Rheinwalt, A., Boers, N., Marwan, N., Kurths, J., Hoffmann, P., Gerstengarbe, F.-W., Werner, P. C. (2016): Non-linear time series analysis of precipitation events using regional climate networks for Germany. - Climate Dynamics, 46, 3, 1065-1074.
https://doi.org/10.1007/s00382-015-2632-z

Cite as: https://publications.pik-potsdam.de/pubman/item/item_20539

Abstract

Synchronous occurrences of heavy rainfall events and the study of their relation in time and space are of large socio-economical relevance, for instance for the agricultural and insurance sectors, but also for the general well-being of the population. In this study, the spatial synchronization structure is analyzed as a regional climate network constructed from precipitation event series. The similarity between event series is determined by the number of synchronous occurrences. We propose a novel standardization of this number that results in synchronization scores which are not biased by the number of events in the respective time series.
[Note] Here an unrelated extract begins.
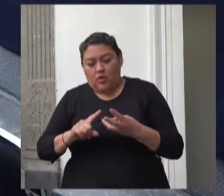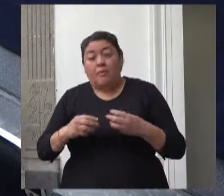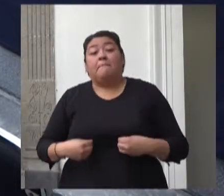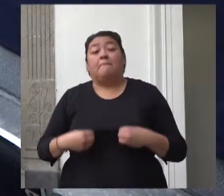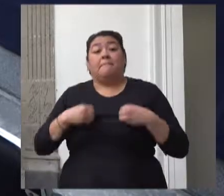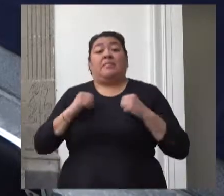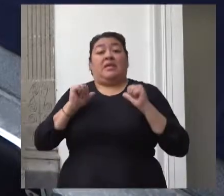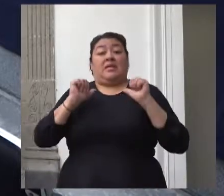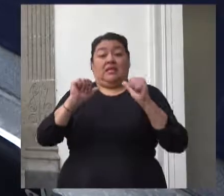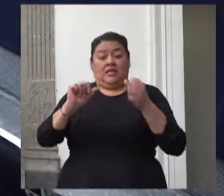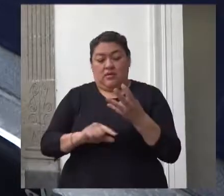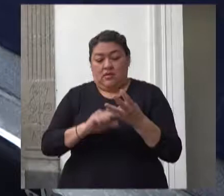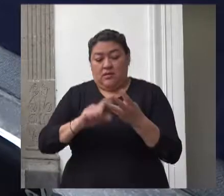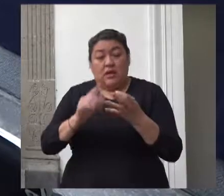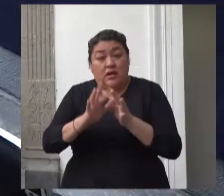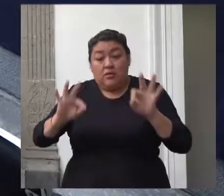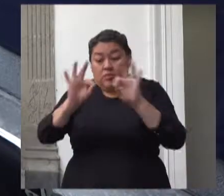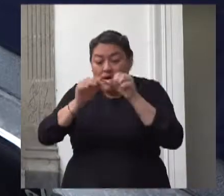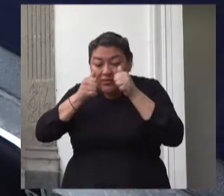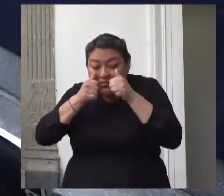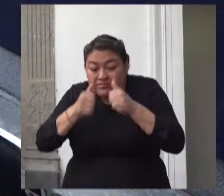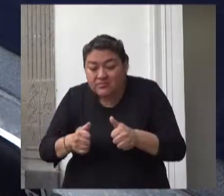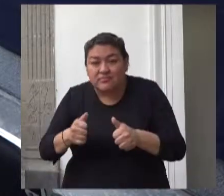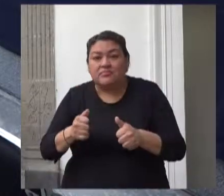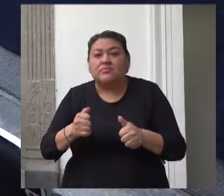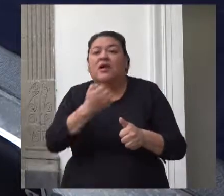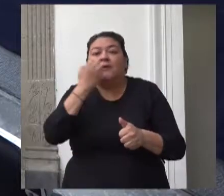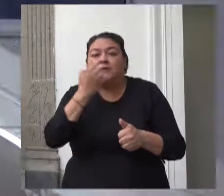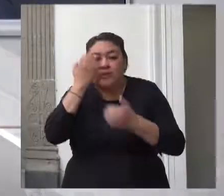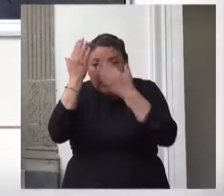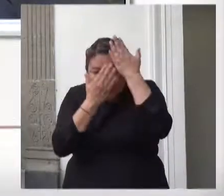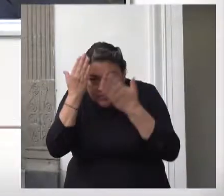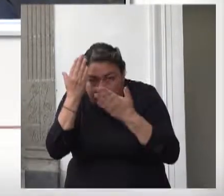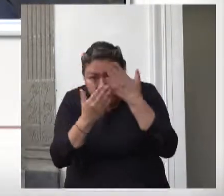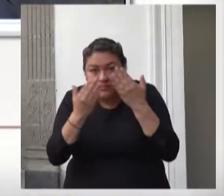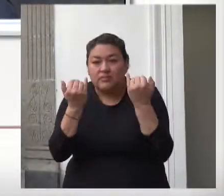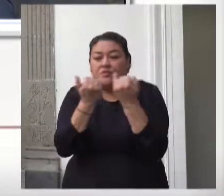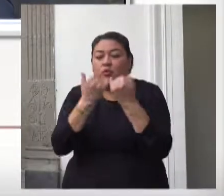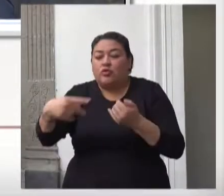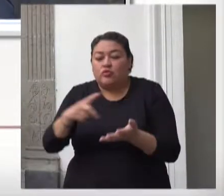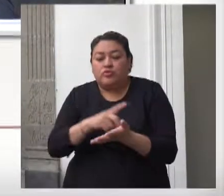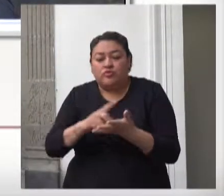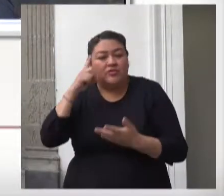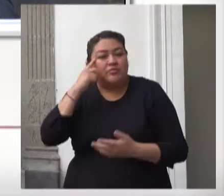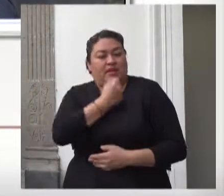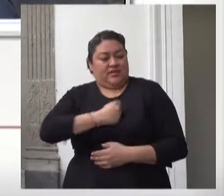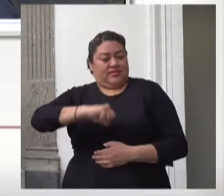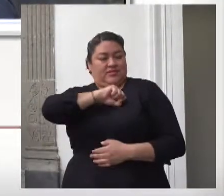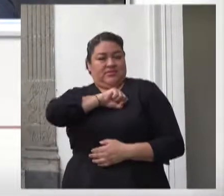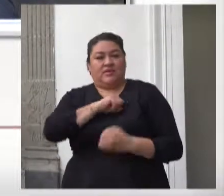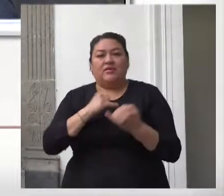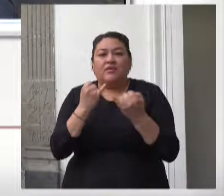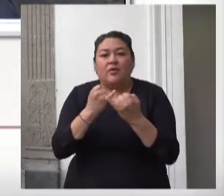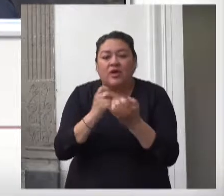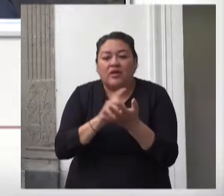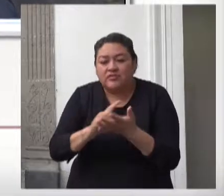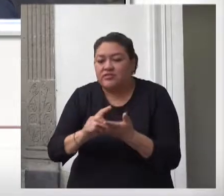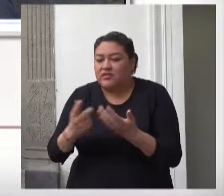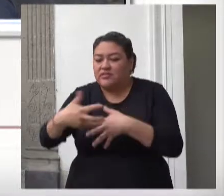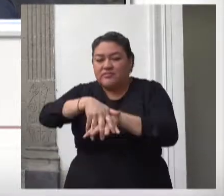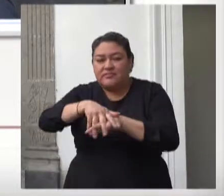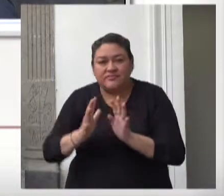de prioridad a la educación a la protección de la salud a la inclusión a la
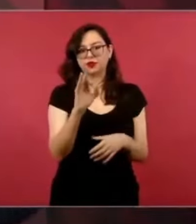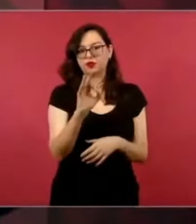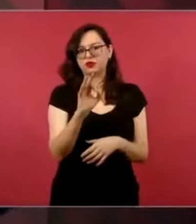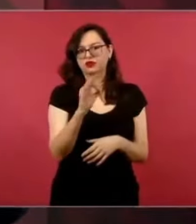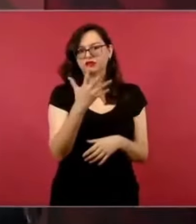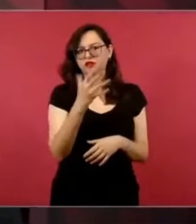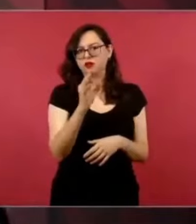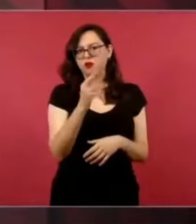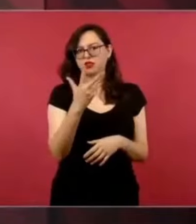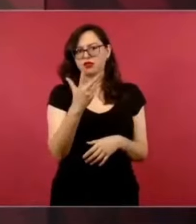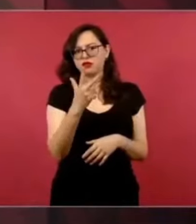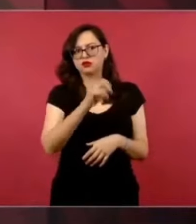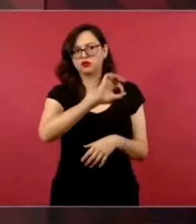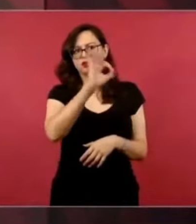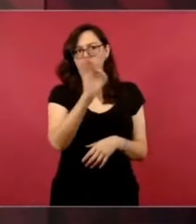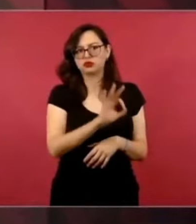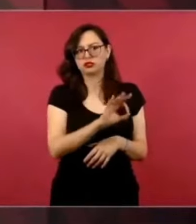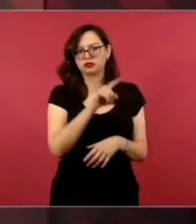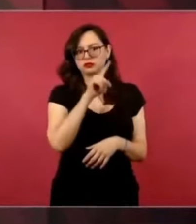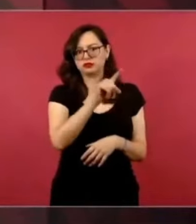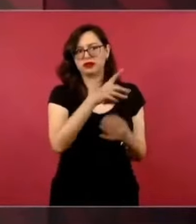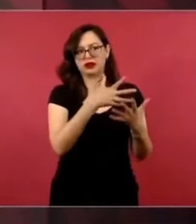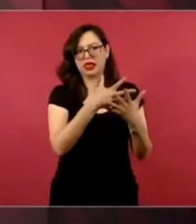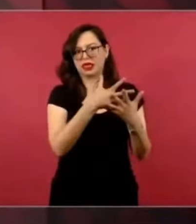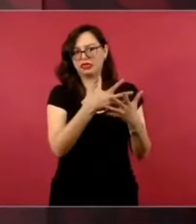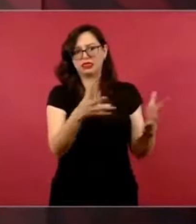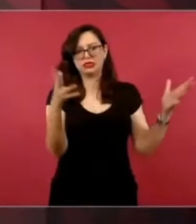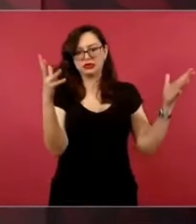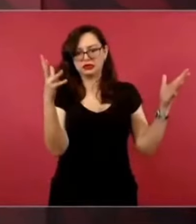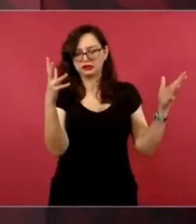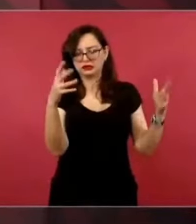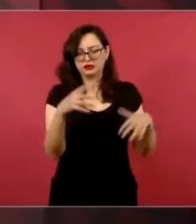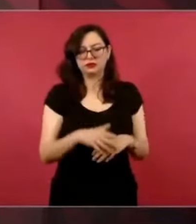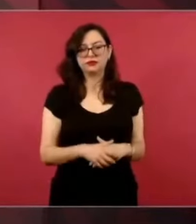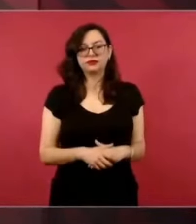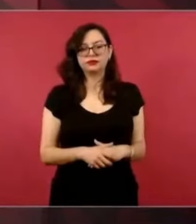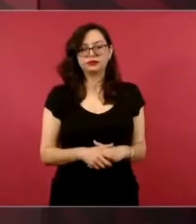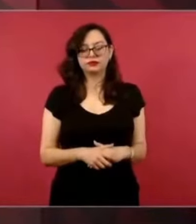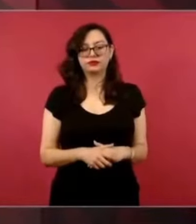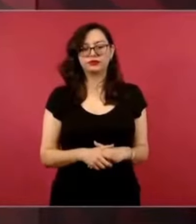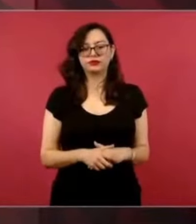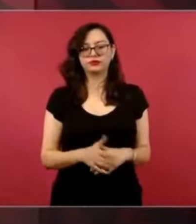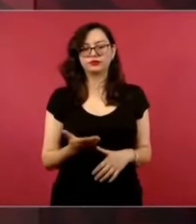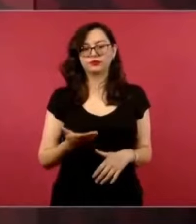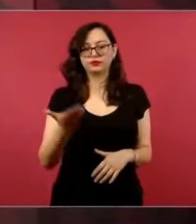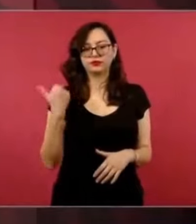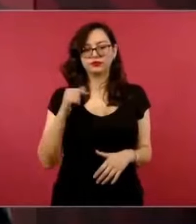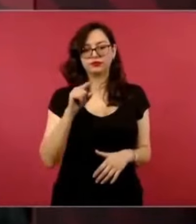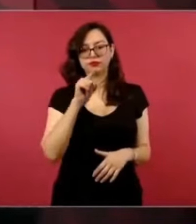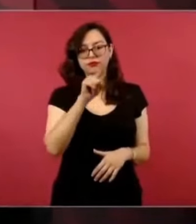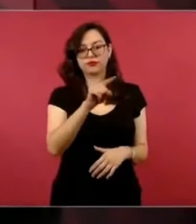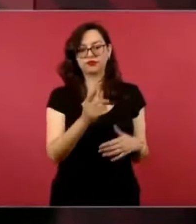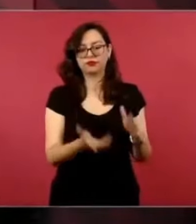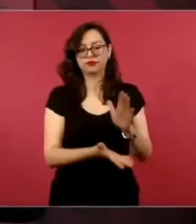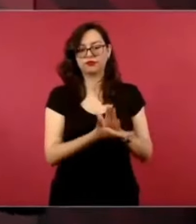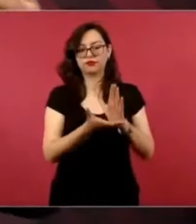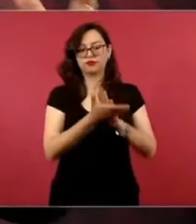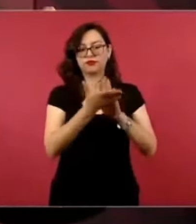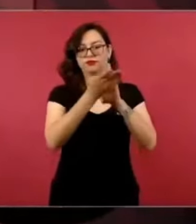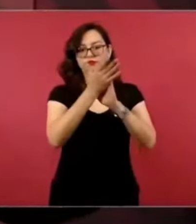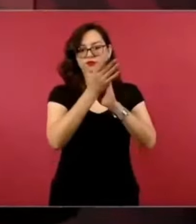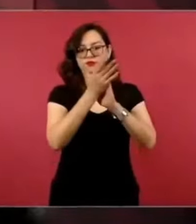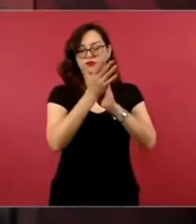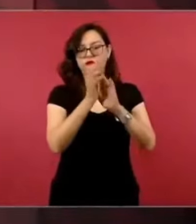aduana enorme, y ahí se decidió construir la Oficina Nacional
Additionally, we introduce a new version of the network measure directionality that measures the spatial directionality of weighted links by also taking account of the effects of the spatial embedding of the network. This measure provides an estimate of heavy precipitation isochrones by pointing out directions along which rainfall events synchronize. We propose a climatological interpretation of this measure in terms of propagating fronts or event traces and confirm it for Germany by comparing our results to known atmospheric circulation patterns.